Silent revolution: How PM Modi’s mission to provide tap water to every house is transforming India
The Jal Jeevan Mission aims to supply tap water to 15.70 crore households which is 83 per cent of the total households in the country
An ambitious project is slowly but steadily transforming lives in India - the Jal Jeevan Mission which aims to supply tap water to 15.70 crore households across the country at a cost of 51 billion dollars.
Despite the restrictions due to Covid-19, the JMM claims to have already spent Rs 1,816; over 54 million households have started getting drinking water, says an article in Gulf News.
According to the article, the Functional Household Tap Connection is among the top priorities of the government and will be on the agenda for the 2024 general elections. It will work in the same manner as the schemes related to Open Defecation Free India did in the 2019 elections.
The article says that the construction of 10 crore toilets has added to the strength of PM Modi’s campaign in 2019 and for 2024, JJM can be the highlight of the campaign.
The OpEd further says that if the Modi administration is able to achieve even 50 per cent of the total, JJM will become the party’s top poll plank in 2024.
The article points out that the mission is in itself one of the ‘savviest’ projects of digital India. The new tap water connections are linked to a user’s Aadhar card. In addition to that, the water supply infrastructure of tanks and pumps has geo-tags and bar-codes which makes it one of the most intelligent projects in India, she writes.

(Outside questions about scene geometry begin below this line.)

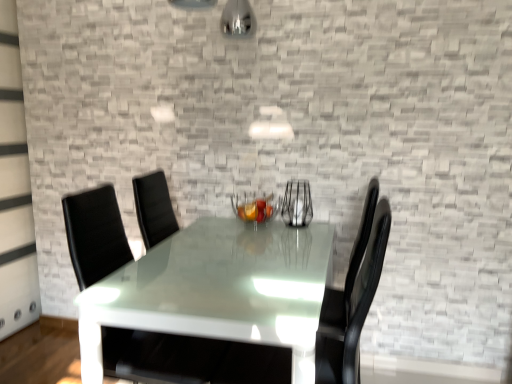
Question: Can you confirm if black leather swivel chair at center is positioned to the left of metallic wire basket at center?

Choices:
 (A) yes
 (B) no

Answer: (A)

Question: Can you confirm if black leather swivel chair at center is wider than metallic wire basket at center?

Choices:
 (A) no
 (B) yes

Answer: (B)

Question: Could you tell me if black leather swivel chair at center is facing metallic wire basket at center?

Choices:
 (A) yes
 (B) no

Answer: (B)

Question: Is black leather swivel chair at center looking in the opposite direction of metallic wire basket at center?

Choices:
 (A) yes
 (B) no

Answer: (B)

Question: Could metallic wire basket at center be considered to be inside black leather swivel chair at center?

Choices:
 (A) no
 (B) yes

Answer: (A)

Question: From the image's perspective, is black leather swivel chair at center on metallic wire basket at center?

Choices:
 (A) no
 (B) yes

Answer: (A)

Question: Is clear glass vase at center looking in the opposite direction of metallic wire basket at center?

Choices:
 (A) no
 (B) yes

Answer: (A)

Question: Considering the relative positions of clear glass vase at center and metallic wire basket at center in the image provided, is clear glass vase at center to the left of metallic wire basket at center from the viewer's perspective?

Choices:
 (A) no
 (B) yes

Answer: (A)

Question: Does clear glass vase at center have a larger size compared to metallic wire basket at center?

Choices:
 (A) no
 (B) yes

Answer: (A)

Question: From the image's perspective, does clear glass vase at center appear higher than metallic wire basket at center?

Choices:
 (A) no
 (B) yes

Answer: (B)

Question: From the image's perspective, would you say clear glass vase at center is shown under metallic wire basket at center?

Choices:
 (A) no
 (B) yes

Answer: (A)

Question: Is clear glass vase at center closer to camera compared to metallic wire basket at center?

Choices:
 (A) yes
 (B) no

Answer: (B)

Question: Considering the relative sizes of glossy white table at center and black leather swivel chair at center in the image provided, is glossy white table at center taller than black leather swivel chair at center?

Choices:
 (A) yes
 (B) no

Answer: (B)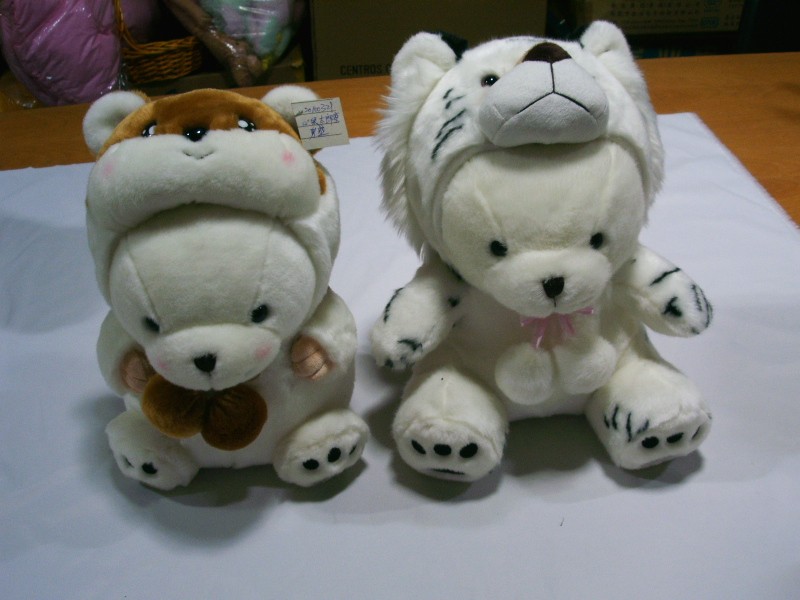
I want to click on wicker basket, so click(x=162, y=53).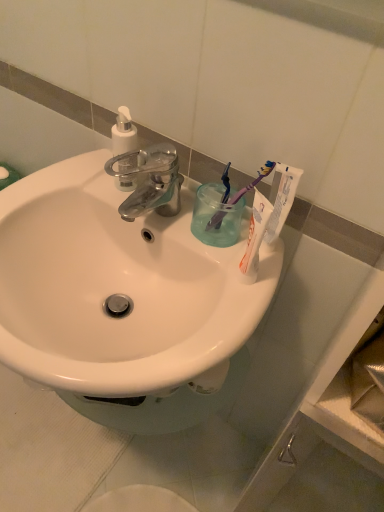
Locate an element on the screen. free point in front of blue plastic toothbrush at upper right, the second toothbrush positioned from the right is located at coordinates (224, 284).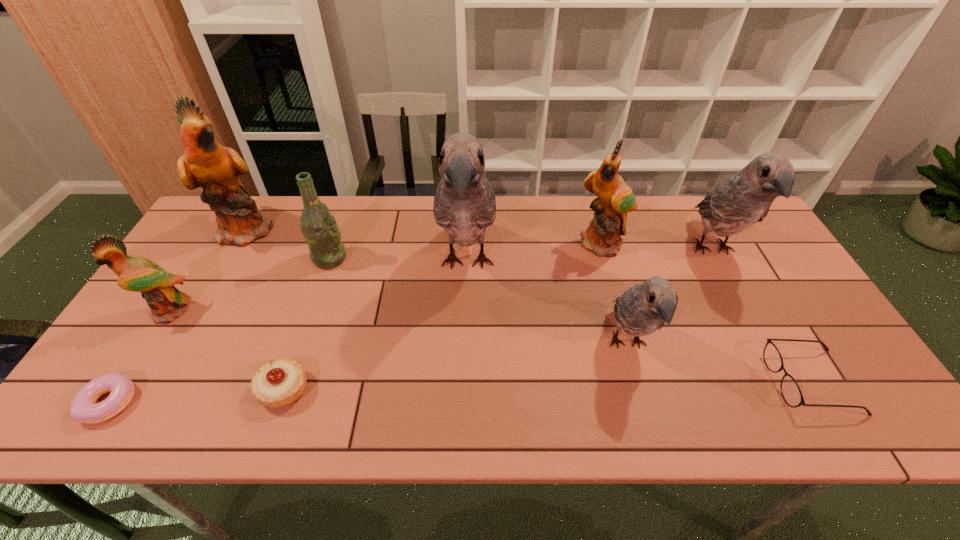
The width and height of the screenshot is (960, 540). In order to click on parrot that is at the right edge in this screenshot , I will do `click(741, 200)`.

Where is `spectacles located at the right edge`? spectacles located at the right edge is located at coordinates (790, 390).

At what (x,y) coordinates should I click in order to perform the action: click on object at the far left corner. Please return your answer as a coordinate pair (x, y). This screenshot has height=540, width=960. Looking at the image, I should click on (205, 163).

This screenshot has height=540, width=960. I want to click on object situated at the near left corner, so click(83, 408).

What are the coordinates of `object that is at the far right corner` in the screenshot? It's located at (741, 200).

Find the location of a particular element. object that is at the near right corner is located at coordinates (790, 390).

Where is `vacant space at the far edge`? The height and width of the screenshot is (540, 960). vacant space at the far edge is located at coordinates (500, 225).

I want to click on vacant space at the near edge of the desktop, so tap(636, 406).

Where is `free space at the left edge of the desktop`? The image size is (960, 540). free space at the left edge of the desktop is located at coordinates 155,366.

In the image, there is a desktop. Identify the location of free region at the right edge. (780, 318).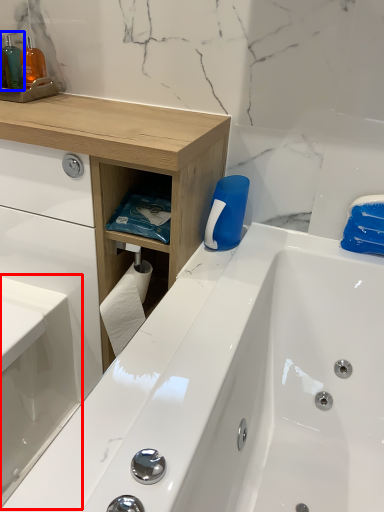
Question: Which object is closer to the camera taking this photo, sink (highlighted by a red box) or toiletry (highlighted by a blue box)?

Choices:
 (A) sink
 (B) toiletry

Answer: (A)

Given that, the Modi administration is also working quite hard to fulfil the project. The project will need the administration to find a water resource in every village and in lack of that, the water resource will be artificially created. Then an infrastructure of pipelines will be handed over to people for management and waste management will be done.
For this, the government has created clusters of 30-40 villages where NGOs and government appointed trainers would provide training to local masons, water pump operators, tanks keeper, engineers to handle water resources and distribution systems. More than 2200 laboratories will help test water qualities at block levels, Bhatt writes in her opinion piece.

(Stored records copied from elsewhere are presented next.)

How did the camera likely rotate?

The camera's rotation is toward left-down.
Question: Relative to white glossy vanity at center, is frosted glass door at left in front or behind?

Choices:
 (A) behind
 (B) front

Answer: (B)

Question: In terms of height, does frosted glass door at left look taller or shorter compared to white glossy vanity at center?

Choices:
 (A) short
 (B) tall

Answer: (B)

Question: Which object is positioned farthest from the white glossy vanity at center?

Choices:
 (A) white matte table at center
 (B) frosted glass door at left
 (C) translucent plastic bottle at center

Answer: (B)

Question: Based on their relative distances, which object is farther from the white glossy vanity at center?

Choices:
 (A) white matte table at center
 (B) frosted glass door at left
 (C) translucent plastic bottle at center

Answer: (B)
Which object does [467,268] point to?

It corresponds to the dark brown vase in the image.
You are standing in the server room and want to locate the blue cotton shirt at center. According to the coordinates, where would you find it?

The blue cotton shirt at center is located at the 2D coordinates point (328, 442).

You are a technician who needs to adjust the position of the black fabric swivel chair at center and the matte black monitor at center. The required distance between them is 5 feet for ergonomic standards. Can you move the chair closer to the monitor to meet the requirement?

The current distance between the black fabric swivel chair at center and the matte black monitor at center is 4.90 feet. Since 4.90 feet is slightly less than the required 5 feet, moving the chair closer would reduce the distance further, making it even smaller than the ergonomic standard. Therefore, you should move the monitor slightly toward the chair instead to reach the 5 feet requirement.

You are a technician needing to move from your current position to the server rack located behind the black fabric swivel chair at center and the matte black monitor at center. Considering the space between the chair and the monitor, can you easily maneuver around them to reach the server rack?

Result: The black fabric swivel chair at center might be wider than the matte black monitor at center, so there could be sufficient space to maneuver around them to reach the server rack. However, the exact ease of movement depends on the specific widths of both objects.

To fulfil the project, the government agencies have also collaborated with NGOs and UN agencies. The state governments are also parties in this project.
Talking to the Gulf News, Bharat Lal, JJM director said, “Every State is collaborating in the implementation of JJM. The motto of the mission is ‘building partnerships, working together and changing lives.”
According to him, around 20 million households have got new connections in just the last one year. “What is more, the union minister of drinking water and sanitation is holding regular meetings with the Chief Minister of various states. The progress speaks for itself as more than 20 million households have got new tap water connections in the last one year. JJM will help in faster socioeconomic development. It’s all about improving quality of life and ease of living,” he said.
India has a total of 18.93 crore rural households out of which only 3.23 crore have tap water connections, for the rest, it is a distant dream.